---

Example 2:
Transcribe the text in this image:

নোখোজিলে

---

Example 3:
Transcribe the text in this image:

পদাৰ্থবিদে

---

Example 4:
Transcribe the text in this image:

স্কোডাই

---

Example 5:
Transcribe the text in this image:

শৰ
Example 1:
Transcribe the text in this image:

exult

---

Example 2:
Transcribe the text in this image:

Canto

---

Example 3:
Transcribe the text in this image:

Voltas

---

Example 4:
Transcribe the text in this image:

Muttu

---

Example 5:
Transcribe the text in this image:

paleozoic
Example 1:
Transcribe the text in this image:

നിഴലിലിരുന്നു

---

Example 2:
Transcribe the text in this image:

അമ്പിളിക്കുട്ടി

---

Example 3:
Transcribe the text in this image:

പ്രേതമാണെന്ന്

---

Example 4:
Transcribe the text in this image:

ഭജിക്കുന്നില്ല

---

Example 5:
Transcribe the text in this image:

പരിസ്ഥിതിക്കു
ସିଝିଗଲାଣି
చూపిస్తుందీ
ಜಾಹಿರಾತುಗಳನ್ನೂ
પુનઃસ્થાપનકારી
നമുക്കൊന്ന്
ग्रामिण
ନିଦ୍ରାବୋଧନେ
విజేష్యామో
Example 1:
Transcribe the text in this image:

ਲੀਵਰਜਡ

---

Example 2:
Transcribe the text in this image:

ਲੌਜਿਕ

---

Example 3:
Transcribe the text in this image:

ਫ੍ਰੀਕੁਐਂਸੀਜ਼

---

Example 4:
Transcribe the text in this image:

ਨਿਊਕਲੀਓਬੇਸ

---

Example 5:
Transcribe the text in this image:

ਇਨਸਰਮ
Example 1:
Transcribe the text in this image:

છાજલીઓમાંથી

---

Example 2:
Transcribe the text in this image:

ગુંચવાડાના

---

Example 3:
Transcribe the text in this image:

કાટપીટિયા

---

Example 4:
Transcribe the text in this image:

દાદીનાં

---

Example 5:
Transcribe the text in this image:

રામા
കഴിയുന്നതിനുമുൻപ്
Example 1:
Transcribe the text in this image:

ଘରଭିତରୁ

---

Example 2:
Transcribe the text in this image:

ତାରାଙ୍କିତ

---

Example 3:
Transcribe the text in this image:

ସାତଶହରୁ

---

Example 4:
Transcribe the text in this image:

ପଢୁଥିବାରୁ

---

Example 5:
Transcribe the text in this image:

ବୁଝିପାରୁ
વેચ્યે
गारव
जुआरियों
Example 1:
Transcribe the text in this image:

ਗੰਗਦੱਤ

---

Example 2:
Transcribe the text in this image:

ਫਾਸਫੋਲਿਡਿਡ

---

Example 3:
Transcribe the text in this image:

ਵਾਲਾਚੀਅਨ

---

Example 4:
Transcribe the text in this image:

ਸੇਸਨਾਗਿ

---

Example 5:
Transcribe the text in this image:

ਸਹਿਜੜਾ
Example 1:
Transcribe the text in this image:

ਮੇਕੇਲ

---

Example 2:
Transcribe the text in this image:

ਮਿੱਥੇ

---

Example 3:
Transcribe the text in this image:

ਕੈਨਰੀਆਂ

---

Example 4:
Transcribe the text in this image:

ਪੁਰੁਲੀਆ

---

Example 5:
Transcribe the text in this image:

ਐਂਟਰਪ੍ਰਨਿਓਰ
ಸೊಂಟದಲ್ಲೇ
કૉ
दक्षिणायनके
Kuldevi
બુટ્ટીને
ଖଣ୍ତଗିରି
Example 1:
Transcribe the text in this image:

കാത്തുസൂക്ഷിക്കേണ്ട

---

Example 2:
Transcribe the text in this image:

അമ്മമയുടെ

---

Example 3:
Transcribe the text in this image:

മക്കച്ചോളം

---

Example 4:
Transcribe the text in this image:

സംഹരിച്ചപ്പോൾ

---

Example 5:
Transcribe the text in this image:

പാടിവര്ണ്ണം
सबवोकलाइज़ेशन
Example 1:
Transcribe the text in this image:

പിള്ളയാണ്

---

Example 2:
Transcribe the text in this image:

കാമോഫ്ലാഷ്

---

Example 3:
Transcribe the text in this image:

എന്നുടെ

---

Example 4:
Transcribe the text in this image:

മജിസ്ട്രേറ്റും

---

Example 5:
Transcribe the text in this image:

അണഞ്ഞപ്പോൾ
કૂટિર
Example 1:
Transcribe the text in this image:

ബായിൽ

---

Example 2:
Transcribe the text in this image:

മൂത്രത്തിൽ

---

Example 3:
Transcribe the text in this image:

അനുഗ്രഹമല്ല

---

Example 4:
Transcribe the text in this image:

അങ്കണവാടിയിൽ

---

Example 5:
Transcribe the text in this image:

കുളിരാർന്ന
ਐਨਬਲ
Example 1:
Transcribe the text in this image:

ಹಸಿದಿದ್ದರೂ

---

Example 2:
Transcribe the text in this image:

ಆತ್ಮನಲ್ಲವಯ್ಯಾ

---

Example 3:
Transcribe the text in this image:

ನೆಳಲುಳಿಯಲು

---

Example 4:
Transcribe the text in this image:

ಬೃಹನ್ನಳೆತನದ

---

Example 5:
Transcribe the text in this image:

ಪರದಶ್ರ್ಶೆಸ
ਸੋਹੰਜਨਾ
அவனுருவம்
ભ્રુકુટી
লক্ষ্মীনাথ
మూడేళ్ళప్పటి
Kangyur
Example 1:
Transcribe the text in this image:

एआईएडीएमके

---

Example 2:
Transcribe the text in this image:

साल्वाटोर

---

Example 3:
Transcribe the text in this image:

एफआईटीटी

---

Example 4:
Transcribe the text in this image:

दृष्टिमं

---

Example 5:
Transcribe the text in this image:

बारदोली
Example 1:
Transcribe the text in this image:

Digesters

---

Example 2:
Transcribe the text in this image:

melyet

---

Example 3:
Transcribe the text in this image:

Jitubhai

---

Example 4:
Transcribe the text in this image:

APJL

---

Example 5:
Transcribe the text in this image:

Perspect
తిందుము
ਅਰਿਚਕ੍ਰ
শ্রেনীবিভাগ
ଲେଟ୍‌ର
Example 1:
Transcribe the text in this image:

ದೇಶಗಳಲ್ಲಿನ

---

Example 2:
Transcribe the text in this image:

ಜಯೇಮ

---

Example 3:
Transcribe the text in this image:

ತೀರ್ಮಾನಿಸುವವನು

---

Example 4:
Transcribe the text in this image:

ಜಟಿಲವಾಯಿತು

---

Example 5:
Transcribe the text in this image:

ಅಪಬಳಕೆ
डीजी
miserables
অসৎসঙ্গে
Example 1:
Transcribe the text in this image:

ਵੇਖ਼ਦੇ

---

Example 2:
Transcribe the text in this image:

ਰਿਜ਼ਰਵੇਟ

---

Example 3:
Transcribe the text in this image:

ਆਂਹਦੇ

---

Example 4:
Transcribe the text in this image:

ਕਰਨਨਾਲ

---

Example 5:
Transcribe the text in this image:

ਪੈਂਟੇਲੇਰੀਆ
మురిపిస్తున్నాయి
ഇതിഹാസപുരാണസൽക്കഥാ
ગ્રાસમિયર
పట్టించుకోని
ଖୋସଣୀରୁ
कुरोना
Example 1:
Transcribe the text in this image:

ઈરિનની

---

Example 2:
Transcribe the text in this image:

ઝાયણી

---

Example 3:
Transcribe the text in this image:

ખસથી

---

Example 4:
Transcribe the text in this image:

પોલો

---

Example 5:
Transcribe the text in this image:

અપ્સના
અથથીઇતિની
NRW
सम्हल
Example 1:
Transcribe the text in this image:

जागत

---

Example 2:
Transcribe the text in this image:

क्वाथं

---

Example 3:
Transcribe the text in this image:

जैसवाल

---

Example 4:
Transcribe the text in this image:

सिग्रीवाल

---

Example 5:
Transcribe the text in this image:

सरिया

• [WHAT YOU ARE ASKED TO DO]: Print every record exactly, so that each word matches what is written above.

• [RESULT OF THE EXERCISE]:
---

Example 2:
Transcribe the text in this image:

নোখোজিলে

---

Example 3:
Transcribe the text in this image:

পদাৰ্থবিদে

---

Example 4:
Transcribe the text in this image:

স্কোডাই

---

Example 5:
Transcribe the text in this image:

শৰ
Example 1:
Transcribe the text in this image:

exult

---

Example 2:
Transcribe the text in this image:

Canto

---

Example 3:
Transcribe the text in this image:

Voltas

---

Example 4:
Transcribe the text in this image:

Muttu

---

Example 5:
Transcribe the text in this image:

paleozoic
Example 1:
Transcribe the text in this image:

നിഴലിലിരുന്നു

---

Example 2:
Transcribe the text in this image:

അമ്പിളിക്കുട്ടി

---

Example 3:
Transcribe the text in this image:

പ്രേതമാണെന്ന്

---

Example 4:
Transcribe the text in this image:

ഭജിക്കുന്നില്ല

---

Example 5:
Transcribe the text in this image:

പരിസ്ഥിതിക്കു
ସିଝିଗଲାଣି
చూపిస్తుందీ
ಜಾಹಿರಾತುಗಳನ್ನೂ
પુનઃસ્થાપનકારી
നമുക്കൊന്ന്
ग्रामिण
ନିଦ୍ରାବୋଧନେ
విజేష్యామో
Example 1:
Transcribe the text in this image:

ਲੀਵਰਜਡ

---

Example 2:
Transcribe the text in this image:

ਲੌਜਿਕ

---

Example 3:
Transcribe the text in this image:

ਫ੍ਰੀਕੁਐਂਸੀਜ਼

---

Example 4:
Transcribe the text in this image:

ਨਿਊਕਲੀਓਬੇਸ

---

Example 5:
Transcribe the text in this image:

ਇਨਸਰਮ
Example 1:
Transcribe the text in this image:

છાજલીઓમાંથી

---

Example 2:
Transcribe the text in this image:

ગુંચવાડાના

---

Example 3:
Transcribe the text in this image:

કાટપીટિયા

---

Example 4:
Transcribe the text in this image:

દાદીનાં

---

Example 5:
Transcribe the text in this image:

રામા
കഴിയുന്നതിനുമുൻപ്
Example 1:
Transcribe the text in this image:

ଘରଭିତରୁ

---

Example 2:
Transcribe the text in this image:

ତାରାଙ୍କିତ

---

Example 3:
Transcribe the text in this image:

ସାତଶହରୁ

---

Example 4:
Transcribe the text in this image:

ପଢୁଥିବାରୁ

---

Example 5:
Transcribe the text in this image:

ବୁଝିପାରୁ
વેચ્યે
गारव
जुआरियों
Example 1:
Transcribe the text in this image:

ਗੰਗਦੱਤ

---

Example 2:
Transcribe the text in this image:

ਫਾਸਫੋਲਿਡਿਡ

---

Example 3:
Transcribe the text in this image:

ਵਾਲਾਚੀਅਨ

---

Example 4:
Transcribe the text in this image:

ਸੇਸਨਾਗਿ

---

Example 5:
Transcribe the text in this image:

ਸਹਿਜੜਾ
Example 1:
Transcribe the text in this image:

ਮੇਕੇਲ

---

Example 2:
Transcribe the text in this image:

ਮਿੱਥੇ

---

Example 3:
Transcribe the text in this image:

ਕੈਨਰੀਆਂ

---

Example 4:
Transcribe the text in this image:

ਪੁਰੁਲੀਆ

---

Example 5:
Transcribe the text in this image:

ਐਂਟਰਪ੍ਰਨਿਓਰ
ಸೊಂಟದಲ್ಲೇ
કૉ
दक्षिणायनके
Kuldevi
બુટ્ટીને
ଖଣ୍ତଗିରି
Example 1:
Transcribe the text in this image:

കാത്തുസൂക്ഷിക്കേണ്ട

---

Example 2:
Transcribe the text in this image:

അമ്മമയുടെ

---

Example 3:
Transcribe the text in this image:

മക്കച്ചോളം

---

Example 4:
Transcribe the text in this image:

സംഹരിച്ചപ്പോൾ

---

Example 5:
Transcribe the text in this image:

പാടിവര്ണ്ണം
सबवोकलाइज़ेशन
Example 1:
Transcribe the text in this image:

പിള്ളയാണ്

---

Example 2:
Transcribe the text in this image:

കാമോഫ്ലാഷ്

---

Example 3:
Transcribe the text in this image:

എന്നുടെ

---

Example 4:
Transcribe the text in this image:

മജിസ്ട്രേറ്റും

---

Example 5:
Transcribe the text in this image:

അണഞ്ഞപ്പോൾ
કૂટિર
Example 1:
Transcribe the text in this image:

ബായിൽ

---

Example 2:
Transcribe the text in this image:

മൂത്രത്തിൽ

---

Example 3:
Transcribe the text in this image:

അനുഗ്രഹമല്ല

---

Example 4:
Transcribe the text in this image:

അങ്കണവാടിയിൽ

---

Example 5:
Transcribe the text in this image:

കുളിരാർന്ന
ਐਨਬਲ
Example 1:
Transcribe the text in this image:

ಹಸಿದಿದ್ದರೂ

---

Example 2:
Transcribe the text in this image:

ಆತ್ಮನಲ್ಲವಯ್ಯಾ

---

Example 3:
Transcribe the text in this image:

ನೆಳಲುಳಿಯಲು

---

Example 4:
Transcribe the text in this image:

ಬೃಹನ್ನಳೆತನದ

---

Example 5:
Transcribe the text in this image:

ಪರದಶ್ರ್ಶೆಸ
ਸੋਹੰਜਨਾ
அவனுருவம்
ભ્રુકુટી
লক্ষ্মীনাথ
మూడేళ్ళప్పటి
Kangyur
Example 1:
Transcribe the text in this image:

एआईएडीएमके

---

Example 2:
Transcribe the text in this image:

साल्वाटोर

---

Example 3:
Transcribe the text in this image:

एफआईटीटी

---

Example 4:
Transcribe the text in this image:

दृष्टिमं

---

Example 5:
Transcribe the text in this image:

बारदोली
Example 1:
Transcribe the text in this image:

Digesters

---

Example 2:
Transcribe the text in this image:

melyet

---

Example 3:
Transcribe the text in this image:

Jitubhai

---

Example 4:
Transcribe the text in this image:

APJL

---

Example 5:
Transcribe the text in this image:

Perspect
తిందుము
ਅਰਿਚਕ੍ਰ
শ্রেনীবিভাগ
ଲେଟ୍‌ର
Example 1:
Transcribe the text in this image:

ದೇಶಗಳಲ್ಲಿನ

---

Example 2:
Transcribe the text in this image:

ಜಯೇಮ

---

Example 3:
Transcribe the text in this image:

ತೀರ್ಮಾನಿಸುವವನು

---

Example 4:
Transcribe the text in this image:

ಜಟಿಲವಾಯಿತು

---

Example 5:
Transcribe the text in this image:

ಅಪಬಳಕೆ
डीजी
miserables
অসৎসঙ্গে
Example 1:
Transcribe the text in this image:

ਵੇਖ਼ਦੇ

---

Example 2:
Transcribe the text in this image:

ਰਿਜ਼ਰਵੇਟ

---

Example 3:
Transcribe the text in this image:

ਆਂਹਦੇ

---

Example 4:
Transcribe the text in this image:

ਕਰਨਨਾਲ

---

Example 5:
Transcribe the text in this image:

ਪੈਂਟੇਲੇਰੀਆ
మురిపిస్తున్నాయి
ഇതിഹാസപുരാണസൽക്കഥാ
ગ્રાસમિયર
పట్టించుకోని
ଖୋସଣୀରୁ
कुरोना
Example 1:
Transcribe the text in this image:

ઈરિનની

---

Example 2:
Transcribe the text in this image:

ઝાયણી

---

Example 3:
Transcribe the text in this image:

ખસથી

---

Example 4:
Transcribe the text in this image:

પોલો

---

Example 5:
Transcribe the text in this image:

અપ્સના
અથથીઇતિની
NRW
सम्हल
Example 1:
Transcribe the text in this image:

जागत

---

Example 2:
Transcribe the text in this image:

क्वाथं

---

Example 3:
Transcribe the text in this image:

जैसवाल

---

Example 4:
Transcribe the text in this image:

सिग्रीवाल

---

Example 5:
Transcribe the text in this image:

सरिया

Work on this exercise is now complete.